Aristo’nun felsefe okulunu kurması, kimi söylentilerde biraz daha romantikleştirilmiş, anlattıklarına göre Hermias’ın daveti üzerine Assos’a gelen Aristo, Hermias’ın kız kardeşi, güzeller güzeli Pythias’ı görür görmez âşık olmuş ve yemeden içmeden kesilmiş. Bunun üzerine Hermias, Assos’ta bir felsefe okulu açtığı taktirde kardeşini Aristo’ya vereceğini vaat etmiş ve hikaye mutlu sonla bitmiş.
Kimi kaynaklar ise Aristo’nun Atina’dan Behramkale’ye gelmesinin asıl amacının, Platon’un ünlü eseri Devlet’ten bahsettiği ideal devlet şeklini hayata geçirmek olduğundan söz ediyor. Keşke bu ütopyayı gerçekleştirebilseydi Aristo. O zaman herkes erdemli olmaya çalışırdı. Hatta devletin görevi, erdemli insanlar yetiştirmek olurdu. Ve en önemlisi, toplumsal uyumun sağlanması için kişisel bencilliğin ortadan kaldırılması zorunlu kılınırdı.
Assos’ta Güneşin Dansı
Assos’ta yaşanması gereken tecrübelerden biri Antik kentin en yüksek noktasında bulunan Athena tapınağına çıkmak. Kendinizi bir kartal gibi hissedeceğiniz bu noktada tüm Ege denizini ayağınızın altına alacak karşınızda bulunan Midilli adasına hükmedeceksiniz. Güneşin Ege denizi üzerindeki dansına tanıklık etmek için akşam saatlerini veya sabahın erken saatlerini tercih etmelisiniz.
Assos’ta temiz havada yapılan yürüyüşler akşam saatlerinde yerini yanan şömine ve Midilli Adası ışıkları eşliğinde uzun ve bol sohbetli bir akşam yemeğine bırakıyor.
Assos’ta Gün geceye kavuştuktan sonra ışıklar yanmaya başlar bire birer. Başınızı denize çevirdiğiniz zaman karşıda Midilli Adası’ndaki köylerin ışıklarının teker teker yanmaya başladığını görür, hayal etmeye çalışırsınız oradaki insanları. Işıklar uzaktan size göz kırpar gibidir. Her yanıp sönen ışığın başka bir insanın hayatı olduğunu düşünürsünüz. Sonra rüzgar size oradaki insanların da bu topraklara özlem duyduğunu fısıldar kulağınıza... Şöminede yanan odunların çıtırtısı eşliğinde dalıp gidersiniz kıyıya vuran dalga seslerine.
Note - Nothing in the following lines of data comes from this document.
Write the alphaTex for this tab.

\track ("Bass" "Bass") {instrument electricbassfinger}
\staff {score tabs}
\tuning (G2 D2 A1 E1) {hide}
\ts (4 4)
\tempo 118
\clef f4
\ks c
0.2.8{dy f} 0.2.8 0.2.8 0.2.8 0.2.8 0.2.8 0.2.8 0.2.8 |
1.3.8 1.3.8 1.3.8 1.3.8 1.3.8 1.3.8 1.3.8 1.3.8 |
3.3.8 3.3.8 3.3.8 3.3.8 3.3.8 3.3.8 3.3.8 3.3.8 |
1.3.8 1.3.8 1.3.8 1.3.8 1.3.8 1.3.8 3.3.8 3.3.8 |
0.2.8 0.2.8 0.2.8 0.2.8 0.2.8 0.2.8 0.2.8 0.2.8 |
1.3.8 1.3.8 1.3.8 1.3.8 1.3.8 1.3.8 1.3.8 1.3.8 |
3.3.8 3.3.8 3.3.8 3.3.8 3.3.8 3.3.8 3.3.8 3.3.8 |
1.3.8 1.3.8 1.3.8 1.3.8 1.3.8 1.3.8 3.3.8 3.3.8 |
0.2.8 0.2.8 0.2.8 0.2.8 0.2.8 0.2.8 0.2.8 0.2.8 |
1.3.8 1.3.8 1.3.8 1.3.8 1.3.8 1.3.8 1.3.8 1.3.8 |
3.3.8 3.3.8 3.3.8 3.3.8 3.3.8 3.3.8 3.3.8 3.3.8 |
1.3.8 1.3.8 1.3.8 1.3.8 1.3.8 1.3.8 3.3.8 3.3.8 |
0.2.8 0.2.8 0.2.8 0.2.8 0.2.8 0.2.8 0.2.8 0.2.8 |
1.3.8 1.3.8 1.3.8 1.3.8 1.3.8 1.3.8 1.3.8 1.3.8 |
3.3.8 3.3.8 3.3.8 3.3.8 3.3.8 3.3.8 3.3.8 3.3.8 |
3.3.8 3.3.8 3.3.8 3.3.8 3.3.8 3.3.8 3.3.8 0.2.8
Sabah nasıl olur anlamazsınız. Veda zamanı gelmiştir. İçinizde buruk bir duygu olur. Antik limandan yukarıya Behramkale’ye çıkar küçük meydandaki kahvede son bir kahve içmek istersiniz. Kahvenizi yudumlarken Aristo’nun dersliğinde öğrendiğiniz felsefeyi , Agorada gezdiğiniz anları hatırlarsınız. Andezit taşından yapılmış kale duvarlarının hala süren ihtişamı gelir gözünüzün önüne. Antik limanın denizle kucaklaştığı yere hakim tepelerden uzun uzun baktığınızı, antik tiyatronun her bir basamağından nasıl haz alarak tırmandığınızı hatırlarsınız. Sanki kahveyi değil de antik sanatı tadarsınız. Athena tapınağının konumu, mimarisi artık bilinç altınızdadır. Tapınağa her baktığınızda eski çağlara dönüp tanrı Athena'yı saygıyla selamlamak, Ege’yi içinize çekmek istersiniz. Sonra yine güneş alçalır, gece başlar. Midilli adasındaki köylerin ışıkları birer birer yanmaya başlar...ve bir türlü veda edemezsiniz Assos’a… Çünkü Assos’ta veda yoktur.